Bloody hell!! Fines of 4% of global turnover, or €20m. Should I be panicking?
Well, no. It’s certainly a challenge, but not as bad as many are making out – at least for B2B marketers.
A bit like Y2K, and a whole host of security FUD, it suits some tech vendors to scare the pants off people, but the truth of the matter is that you don’t really have too much to worry about if you start now.
By the way, this has got nothing to do with Brexit. Due to become law in May 2018, GDPR may be an EU piece of legislation, but the expectation is that it will become the accepted global standard. Its most far-reaching implications are for B2C marketers peddling their wares to private individuals but, for B2B marketers, if you’re legal now in terms of the Data Protection Act, the chances are that you’ll be legal this time next year.
That said, you are going to have to get your house in order, and be able to show that you’ve done so. While all the details of GDPR have yet to be confirmed, it seems that with a bit of work and a few new processes, you won’t need to change too much.

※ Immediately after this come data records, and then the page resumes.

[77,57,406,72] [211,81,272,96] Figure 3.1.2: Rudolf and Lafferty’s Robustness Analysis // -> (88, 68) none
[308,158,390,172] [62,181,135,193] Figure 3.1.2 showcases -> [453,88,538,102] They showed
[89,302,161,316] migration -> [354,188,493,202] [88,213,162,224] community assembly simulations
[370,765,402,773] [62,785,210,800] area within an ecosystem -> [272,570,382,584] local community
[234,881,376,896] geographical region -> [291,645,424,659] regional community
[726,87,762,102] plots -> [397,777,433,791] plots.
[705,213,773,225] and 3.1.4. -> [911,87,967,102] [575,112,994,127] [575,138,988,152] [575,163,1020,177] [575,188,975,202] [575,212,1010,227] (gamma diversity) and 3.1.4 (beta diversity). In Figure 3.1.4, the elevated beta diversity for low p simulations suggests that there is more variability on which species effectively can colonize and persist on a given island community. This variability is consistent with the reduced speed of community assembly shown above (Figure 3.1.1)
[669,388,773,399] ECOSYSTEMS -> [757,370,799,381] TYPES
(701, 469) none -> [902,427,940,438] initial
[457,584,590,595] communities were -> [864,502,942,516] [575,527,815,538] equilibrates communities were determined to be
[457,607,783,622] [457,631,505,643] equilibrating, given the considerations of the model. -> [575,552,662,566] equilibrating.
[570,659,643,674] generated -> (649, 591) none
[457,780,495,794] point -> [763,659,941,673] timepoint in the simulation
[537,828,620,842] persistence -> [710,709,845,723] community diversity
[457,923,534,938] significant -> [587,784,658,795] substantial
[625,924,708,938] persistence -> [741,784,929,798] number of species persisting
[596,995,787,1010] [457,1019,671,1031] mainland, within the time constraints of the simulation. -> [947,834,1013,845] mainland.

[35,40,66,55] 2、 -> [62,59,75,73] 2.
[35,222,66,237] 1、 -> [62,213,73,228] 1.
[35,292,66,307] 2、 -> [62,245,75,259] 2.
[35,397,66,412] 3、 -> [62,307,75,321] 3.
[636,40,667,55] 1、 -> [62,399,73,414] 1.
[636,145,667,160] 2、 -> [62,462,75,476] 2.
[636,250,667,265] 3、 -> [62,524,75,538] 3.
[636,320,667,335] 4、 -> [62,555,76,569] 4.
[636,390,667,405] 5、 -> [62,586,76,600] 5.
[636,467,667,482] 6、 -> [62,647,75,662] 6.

The key point for B2B marketing activities in the UK is that it’s enough to give individuals the option to opt-out – this is sufficient to establish consent.
Nothing new there. (But don’t forget that requirements in other countries are already more onerous – that won’t change either).
So, as long as your data complies with the current DPA, the key thing you have to do to prepare for GDPR is to make sure that, if someone contacts you to ask if you hold any personal data on them, you are able to confirm within 30 days what that is, where it came from, and why you’re holding it. The individual has the right to object, correct any errors and, if they choose, insist that their data be removed. If you’re using a reputable marketing tool, you should be able to set up preference centres for them, if you haven’t done so already – that should do the trick.
The other thing you should do is put yourselves in a position to demonstrate that you have thought about how personal data is protected, from start to finish, should there ever be a breach. Decide on your policies, make sure you share those policies with the rest of your organisation, and minute your decisions for all to see.
The really thorny issue for me is in the grey area of social media. Our view here is that, if you are collecting personally identifiable data from publicly available social media sources, you’re fine. You’re also fine if you use that publicly available data to contact someone about a B2B service – that is also fine. Unless they ask to opt out.
If they do opt out then they can ask to have all data on them removed – no matter how it is sourced or where you store it – unless that data is anonymised. The problem here is that the request for opt-out and deletion is at an organisational level, and in so many B2B organisations the sales function and the marketing function may both hold ‘social data’ independently of each other. Sure, CRM systems house telephone numbers etc – but how many hold the more detailed information found in social media (personal preferences, work history, likes, dislikes, hobbies)? The more you hold, the more likely it is that you’re crossing over into personal territory, which opens up a whole new can of worms. By next May it may be clearer but, right now, I’m not sure where we sit on this.
If in doubt, it helps to consider the ultimate goal of data protection legislation: the lawmakers’ intention is that they want the individual to be in control of who holds what data about them. Whether that’s for marketing or any other purposes, the data is only on loan – you don’t own it.
Frankly, the best advice I can give for the time being is to look at the Information Commissioner’s Office booklet: 12 steps to Take Now. (As mud goes, it’s pretty clear.)
Alternatively, the closest I have found to simple authoritative guides are a couple of blogs. One, from TechTarget deals specifically with B2B situations; the other, from Semafone, the contact centre software specialists, looks more broadly at the implications if you work in B2C. Click on the links for a bit of sensible clarity.
So, don’t panic. Just get to it.
Important note: I am not a lawyer. I am a marketer (and my opinions are my own!) My summary here is based on information from a broad range of sources, including the DMA, documentation from leading lawyers and a host of other sources. There are obligations within GDPR applying to staff information and other such areas which I’ve not dealt with, and wouldn’t dream to offer advice on.